Some Thoughts on Modern Indentured Servitude

Hello, everyone! Congratulations on making it almost to the end of the semester. I’ve been thinking a lot about sharecropping, company towns, and other methods of debt slavery-esque practices in recent history. More specifically, I’m thinking about these concepts in the context of property theft and alternative labor markets like the drug trade, especially in the context of Parable of the Sower and episodes of This Old House.

The process of indebting one’s labor force to capitalist overlords (forgive my dramatic terminology) has largely been ignored or even supported in American history. The film Slavery by Another Name, for example, documents how debt slavery and the criminalization of black people were used to help finance government projects that were contracted out to individual companies and replace the money lost as a result of abolition. When a case of debt slavery was brought to trial in the early 1900s, the culprits were given only a few months in jail, and the judge who colluded with them to enslave black people was not prosecuted at all.

Private contracting itself has a darker past than I think most people realize. Construction work in Detroit in the mid-20th century, for example, had numerous structural barriers to entry for black Americans (Here I source my information once again from Thomas Sugrue’s Origins of the Urban Crisis). Apprenticeships were usually a prerequisite for any kind of skilled labor, such as plumbing or electric work, and they were largely determined by personal connections. Since blacks were barred from living peacefully and amicably in predominately white neighborhoods, there were almost no opportunities for them to build the connections necessary to gain access to numerous components of the professional job market.

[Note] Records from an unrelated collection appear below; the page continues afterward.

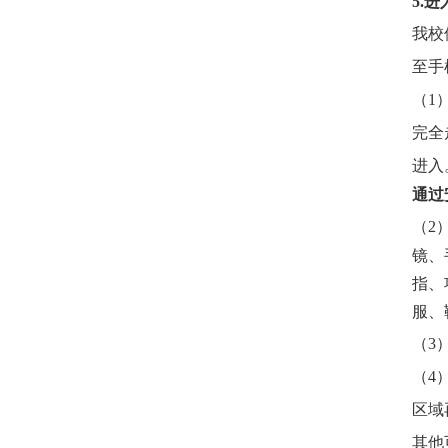
5.
我校
至手
（
1
完全
进入
通过
（
2
镜、
指、
服、
（
3
（
4
区域
其他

As a result, black workers began to line up on street corners to be hired on a day-to-day basis by licensed contractors, particularly in the construction industry. Contractors would then choose the strongest-looking workers and encourage them to attempt to underbid each other for a few coveted spots, leaving the majority behind to look for other sources of income. It was here that many historians believe that some of the street corner cultures of Detroit’s major gangs were formed, and I feel like I am better able to understand why since our in-class activity in which we were forced to find shelter outdoors. These men were laid off from factory work and didn’t have the social access to their white counterparts to get jobs in all-white industries. Simply put, there was no place for them in the legitimate labor market. If I were in the same situation, I don’t think it would take me very long to reconsider my stance on property rights and the drug trade. I realize now more than ever that drug trade is often driven not by greed or some nefarious outside force, but rather by a desire to survive and provide for one’s family outside of a system that never supported or accepted them.

In relation to Parable of the Sower, I think Butler tackles the realities of modern slavery and indentured servitude with exceptional nuance. Lauren’s narration does not condemn looters who steal to survive. It even shows a bit of sympathy for the drug addicts who ruined her village when a scavenger woman remarks that the dead green-faced woman died for all of them. Butler never lets the audience forget about the extra obstacles Lauren has to face as a black woman, especially with regards to spaces that Lauren couldn’t safely access. So I guess if all of this historical background has led me to a specific question, it is: Should it ever be okay to steal or sell drugs under the eye of the law? If so, under what circumstances? I find myself wanting to see the law reflect the structural inequalities that it has perpetrated for centuries (cliche, I know) now more than ever. I hope to hear your thoughts on the subject as well.